Histatins are histidine-rich (cationic) antimicrobial proteins found in saliva. Histatin's involvement in antimicrobial activities makes histatin part of the innate immune system.

Histatin was first discovered (isolated) in 1988, with functions that's responsible in keeping homeostasis inside the oral cavity, helping in the formation of pellicles, and assist in bonding of metal ions.


Structure 
The structure of histatin is unique depending on whether the protein of interest is histatin 1, 3 or 5. Nonetheless, histatins mainly possess a cationic (positive) charge due to the primary structure consisting mostly of basic amino acids. An amino acid that is crucial to histatin's function is histidine. Studies show that the removal of histidine (especially in histatin 5) resulted in reduction of antifungal activity.

Function 
Histatins are antimicrobial and antifungal proteins, and have been found to play a role in wound-closure. A significant source of histatins is found in the serous fluid secreted by Ebner's glands, salivary glands at the back of the tongue, and produced by acinus cells. Here they offer some early defense against incoming microbes.

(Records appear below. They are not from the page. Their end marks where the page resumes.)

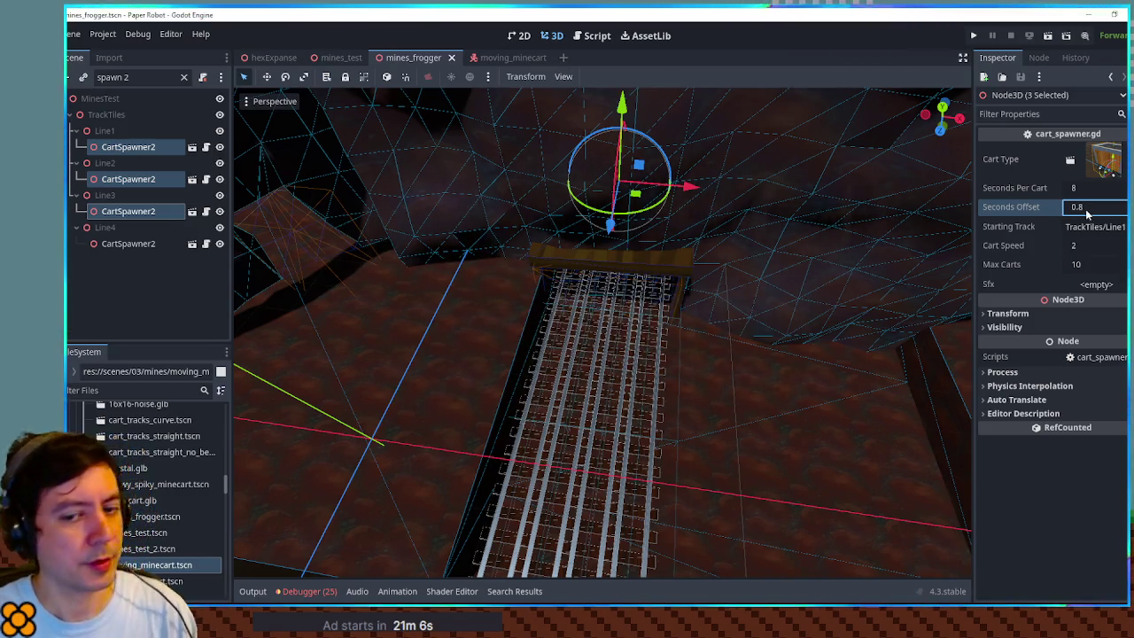
pyautogui.press('F6')
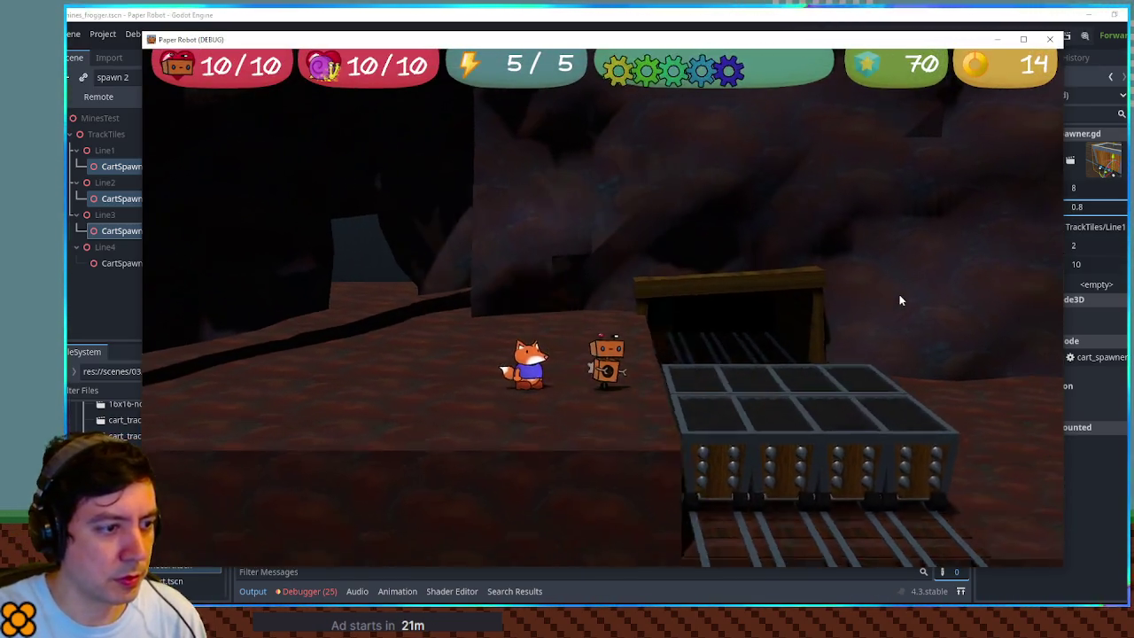
# - Walk the player on and off the cart tracks past the carts, then close the game
pyautogui.press('Right')
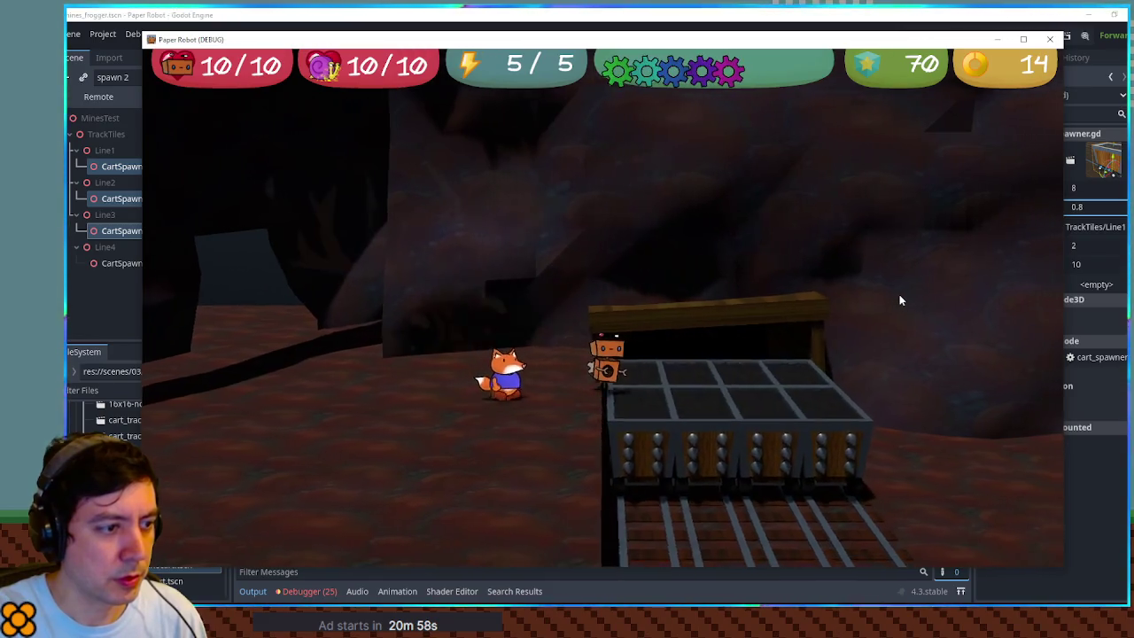
pyautogui.press('Left')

The three major histatins are 1, 3, and 5, which contains 38, 32, and 24 amino acids, respectively. Histatin 2 is a degradation product of histatin 1, and all other histatins are degradation products of Histatin 3 through the process of post-translational proteolysis of the HTN3 gene product. Therefore there are only two genes, HTN1 and HTN3.

The N-terminus of Histatin 5 allows it to bind with metals, and this can result in the production of reactive oxygen species.

Histatins disrupt the fungal plasma membrane, resulting in release of the intracellular content of the fungal cell. They also inhibit the growth of yeast, by binding to the potassium transporter and facilitating in the loss of azole-resistant species.

The antifungal properties of histatins have been seen with fungi such as Candida glabrata, Candida krusei, Saccharomyces cerevisiae, and Cryptococcus neoformans.

Histatins also precipitate tannins from solution, thus preventing alimentary adsorption.